<社説>安倍元首相襲撃1年 正義覆す暴力を拒否する

 安倍晋三元首相が、選挙応援演説中に銃撃され亡くなった日から1年を迎えた。参院選挙最終盤の凶行は国民に強い衝撃を与えた。今年4月には衆院補欠選挙の応援のため和歌山県を訪れていた岸田文雄首相に向け、筒状の物が投げ込まれ爆発した。 現首相や元首相を標的とした蛮行は社会に衝撃を与えた。いかなる理由があろうとも暴力で言論を封ずる行為は断じてあってはならない。

 軍の青年将校らが参加し、首相ら主要政治家を狙った五・一五事件や二・二六事件は日本の重大な転換点となった。事件以降、武力を持った軍部が政治権力を掌握した。その結果、戦争突入と敗戦という悲劇を招いた。

 これらの歴史にも学びながら、正義と民主主義を覆す暴力やテロ行為を拒否するという決意を新たにしたい。

 安倍氏の事件は、自民党を中心とした政界と、信者に対する多額献金の強要など反社会的行為が問題となった世界平和統一家庭連合(旧統一教会)との深い関わりを浮き彫りにした。

 被告は旧統一教会の「宗教2世」で、母親の信仰と1億円にも上る多額の寄付によって家庭は貧困にあえいでいた。旧統一教会との因縁が指摘されてきた岸信介氏を祖父に持つ安倍氏に恨みを持ち、犯行に及んだとされる。

 事件を契機に、閣僚を含む自民党国会議員や同党の地方議員に至るまで選挙支援などのかたちで旧統一教会と接点を持っていたことが判明した。旧統一教会の影響力は一部野党にも広がっていた。自民党は旧統一教会との関係を絶つと明言した。事件から1年を経て、方針が徹底されているのか説明してほしい。

 一方、政府は宗教法人法に基づく旧統一教会への解散命令を視野に「質問権」の行使を重ねている。同時に多額献金の被害者に対する救済措置も求められている。政府、国会は対応を急ぐべきだ。

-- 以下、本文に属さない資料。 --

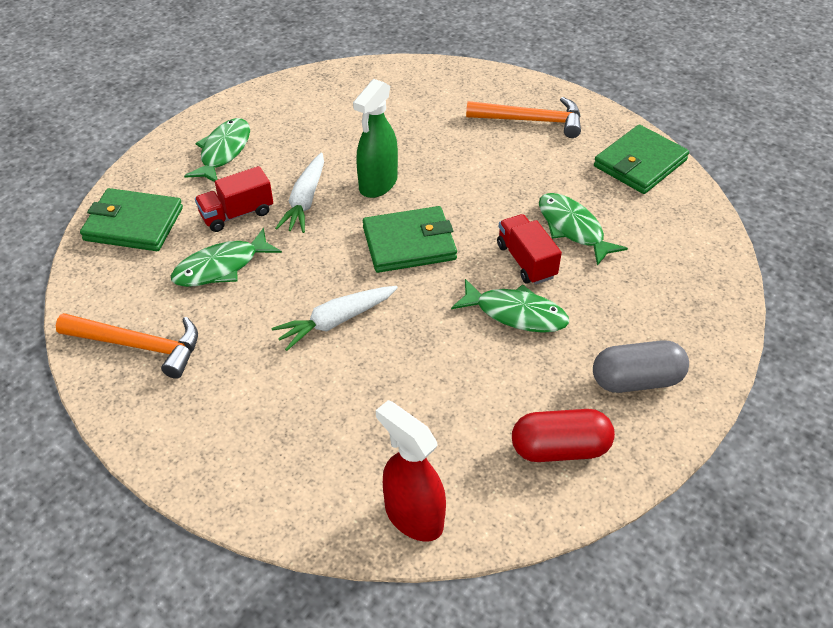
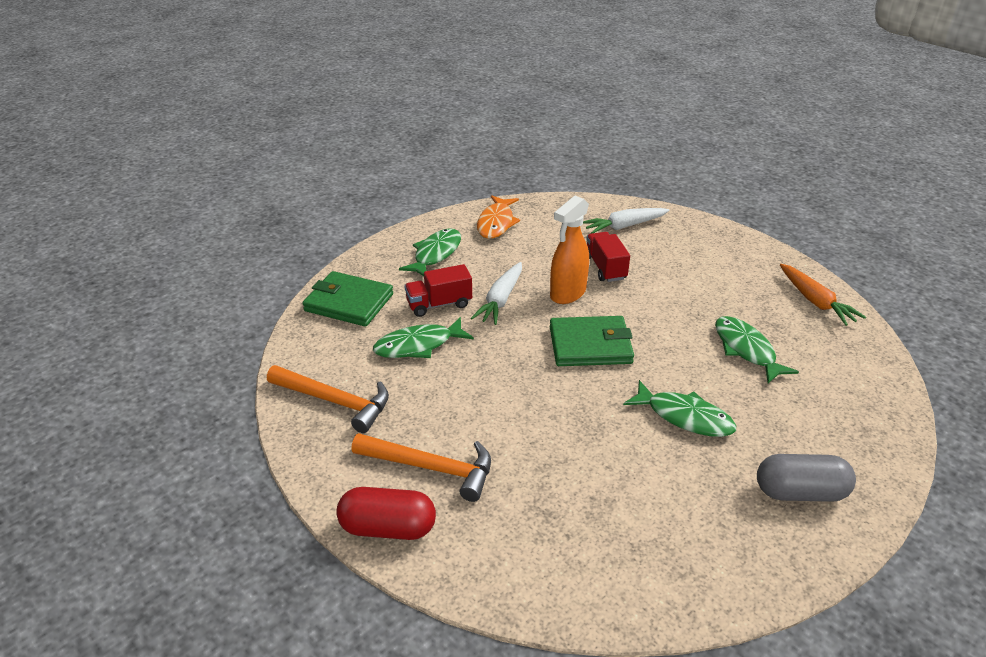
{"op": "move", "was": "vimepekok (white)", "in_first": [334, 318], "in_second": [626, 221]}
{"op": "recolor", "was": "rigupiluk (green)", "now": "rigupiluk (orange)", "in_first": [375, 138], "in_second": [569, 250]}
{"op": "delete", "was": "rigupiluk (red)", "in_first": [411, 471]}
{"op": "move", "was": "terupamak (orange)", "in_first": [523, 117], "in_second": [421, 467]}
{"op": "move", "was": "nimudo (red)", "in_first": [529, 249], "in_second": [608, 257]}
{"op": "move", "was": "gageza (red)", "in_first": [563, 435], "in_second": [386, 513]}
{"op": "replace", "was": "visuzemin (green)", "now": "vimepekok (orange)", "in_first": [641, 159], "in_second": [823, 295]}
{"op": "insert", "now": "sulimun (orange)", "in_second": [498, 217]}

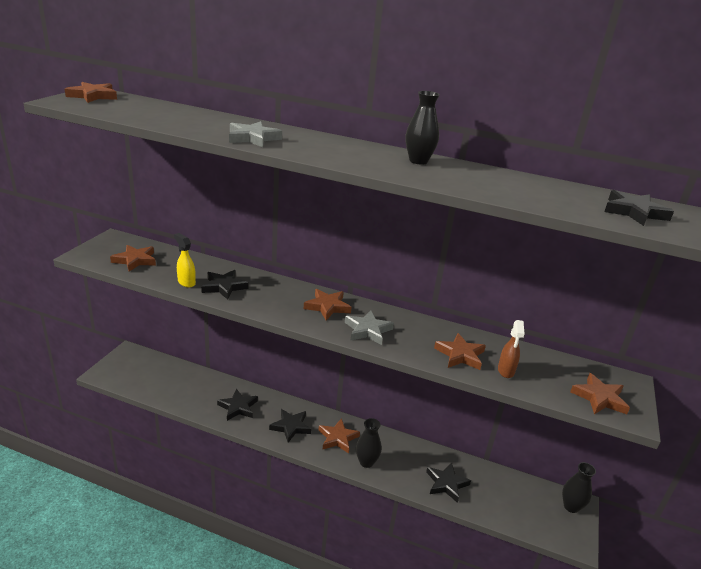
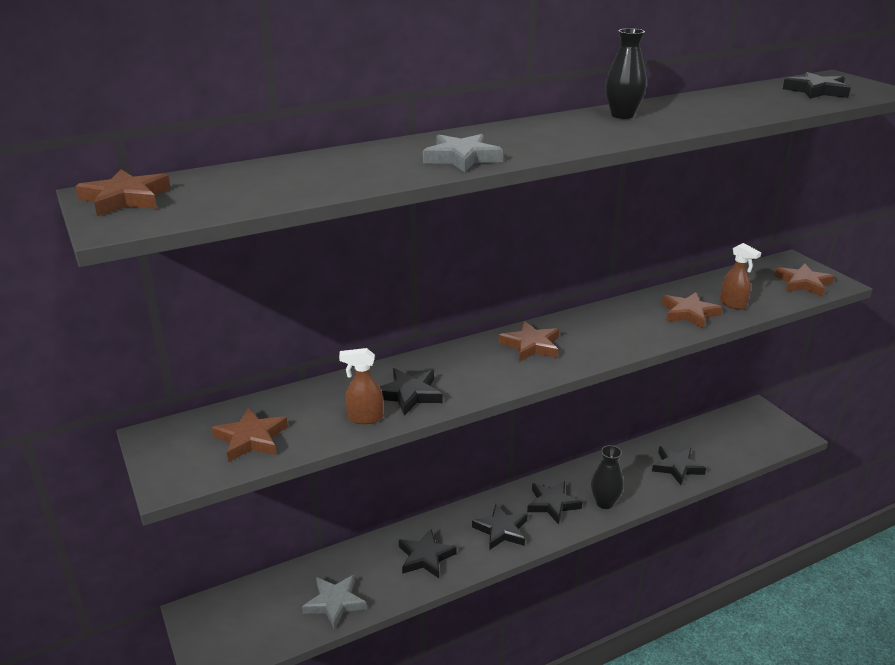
{"op": "recolor", "was": "rigupiluk (yellow)", "now": "rigupiluk (brown)", "in_first": [185, 260], "in_second": [361, 386]}
{"op": "recolor", "was": "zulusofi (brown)", "now": "zulusofi (black)", "in_first": [339, 436], "in_second": [554, 503]}
{"op": "move", "was": "zulusofi (grey)", "in_first": [369, 328], "in_second": [334, 602]}
{"op": "delete", "was": "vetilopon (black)", "in_first": [579, 487]}

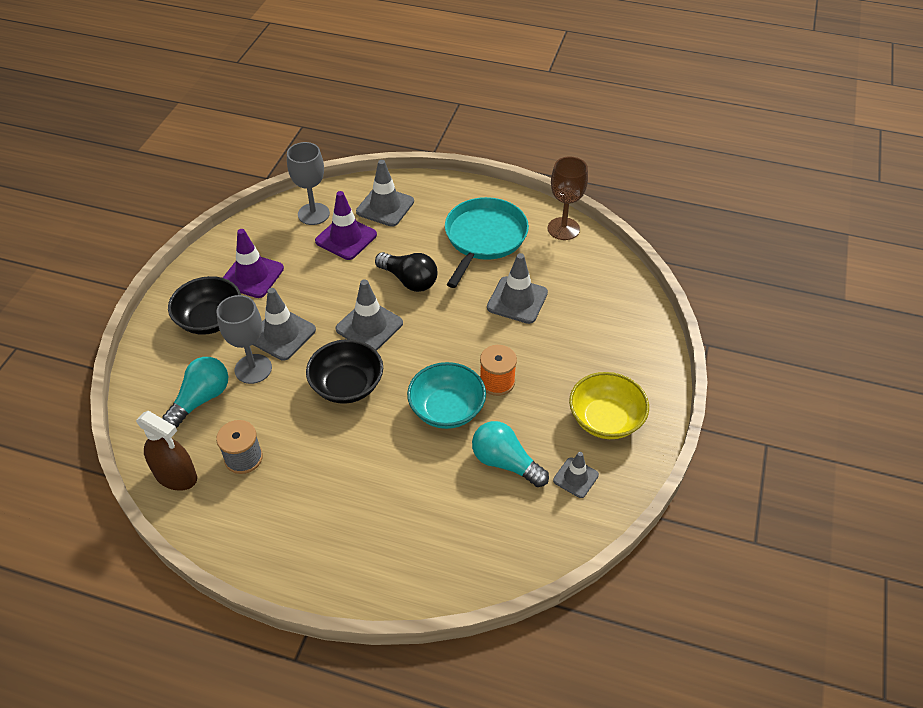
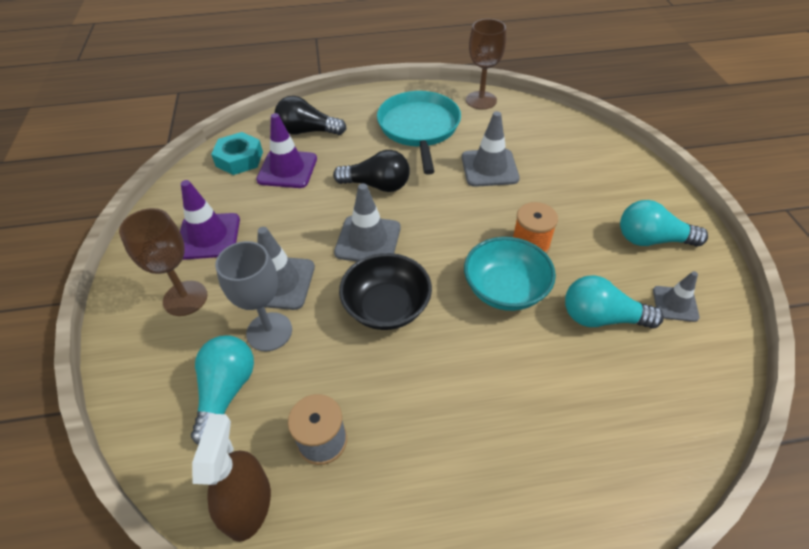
{"op": "rotate", "was": "rigupiluk (brown)", "in_first": [166, 451], "in_second": [231, 478], "clockwise": -90}
{"op": "replace", "was": "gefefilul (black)", "now": "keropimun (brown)", "in_first": [204, 305], "in_second": [163, 262]}
{"op": "replace", "was": "keropimun (grey)", "now": "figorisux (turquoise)", "in_first": [308, 183], "in_second": [237, 153]}
{"op": "replace", "was": "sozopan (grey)", "now": "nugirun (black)", "in_first": [385, 193], "in_second": [311, 115]}
{"op": "replace", "was": "gefefilul (yellow)", "now": "nugirun (turquoise)", "in_first": [609, 405], "in_second": [664, 223]}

 憲政史上最長を誇った安倍政権は強いリーダーシップを掲げ、さまざまな施策を進めた。政権が放つ光が強い分、深い影を落としたことも事実である。国民の間に貧富の差が広がったことは、その最たるものであろう。多くの国民は富の再分配が機能したとは考えていない。

 沖縄では基地の整理縮小を求める県民の訴えとは逆に、基地機能の固定化・強化に向かった。辺野古新基地建設が普天間飛行場返還の「唯一の解決策」との立場を崩さず、沿岸部埋め立てを強行した。

 安倍政権下で本格化した「戦争ができる国づくり」は、現岸田政権で戦後日本の防衛政策の基本であった「専守防衛」を逸脱する安保関連3文書の閣議決定に至った。この方針に基づく軍備増強が沖縄で進んでいる。

 「安倍政治」とは何だったのか。国民や県民にいかなる影響を及ぼしたのか。多角的な検証が求められる。